Let's look at your "baseline" code, that you say you want to do the "equivalent" of:

std::vector<double> a;
std::vector<int> ind;

for (auto it = ind.rbegin(); it != ind.rend(); it++)
    a.erase(a.begin() + *it);

What we gather from this is that ind is a vector of indexes in a which should be removed, and that they are sorted ascending. Those indexes must be removed from a . I assume your goal is to do this efficiently in terms of space and time.

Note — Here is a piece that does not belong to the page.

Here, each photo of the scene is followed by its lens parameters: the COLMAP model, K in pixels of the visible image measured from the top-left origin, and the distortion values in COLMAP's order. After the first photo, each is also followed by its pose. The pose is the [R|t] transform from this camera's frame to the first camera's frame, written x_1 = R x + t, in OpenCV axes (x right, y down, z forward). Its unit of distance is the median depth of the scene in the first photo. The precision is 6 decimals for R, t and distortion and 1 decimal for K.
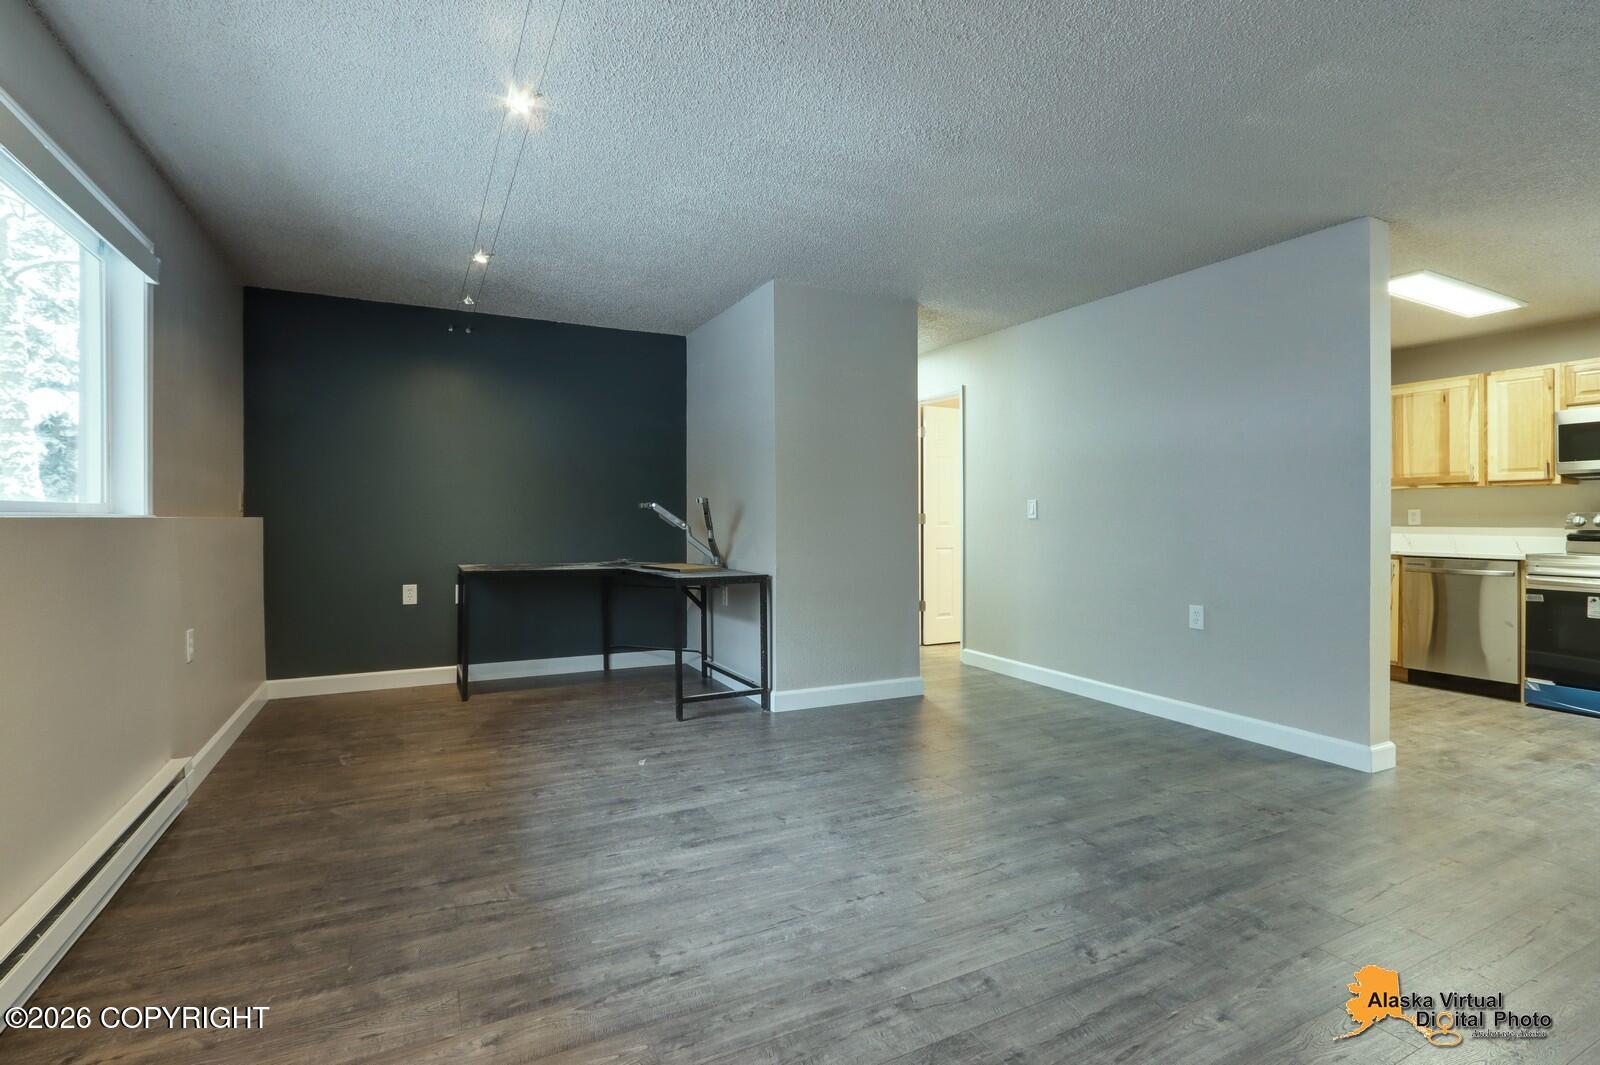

If you think about it in terms of the minimum number of operations required, you have to shift many/most/all of the elements in a in order to erase the ones indicated by ind . You don't want to erase() several times because this means shifting some elements more than once. One optimal solution (in the general case, not imposing special requirements on the values in a ) looks like this:

size_t slow = 0; // where we are currently copying "to"
std::vector<int> inditer = ind.begin();
for (size_t fast = 0; fast != a.size(); ++fast) {
    if (inditer != ind.end() && *inditer == fast) {
        // "remove" this element by ignoring it
        ++inditer;
    } else {
        a[slow] = a[fast];
        ++slow;
    }
}
a.resize(slow);

Now, you could probably reformulate this using STL algorithms and a custom predicate (functor) which remembers its "current" position in ind , but it will not be much less code and it might be harder to understand.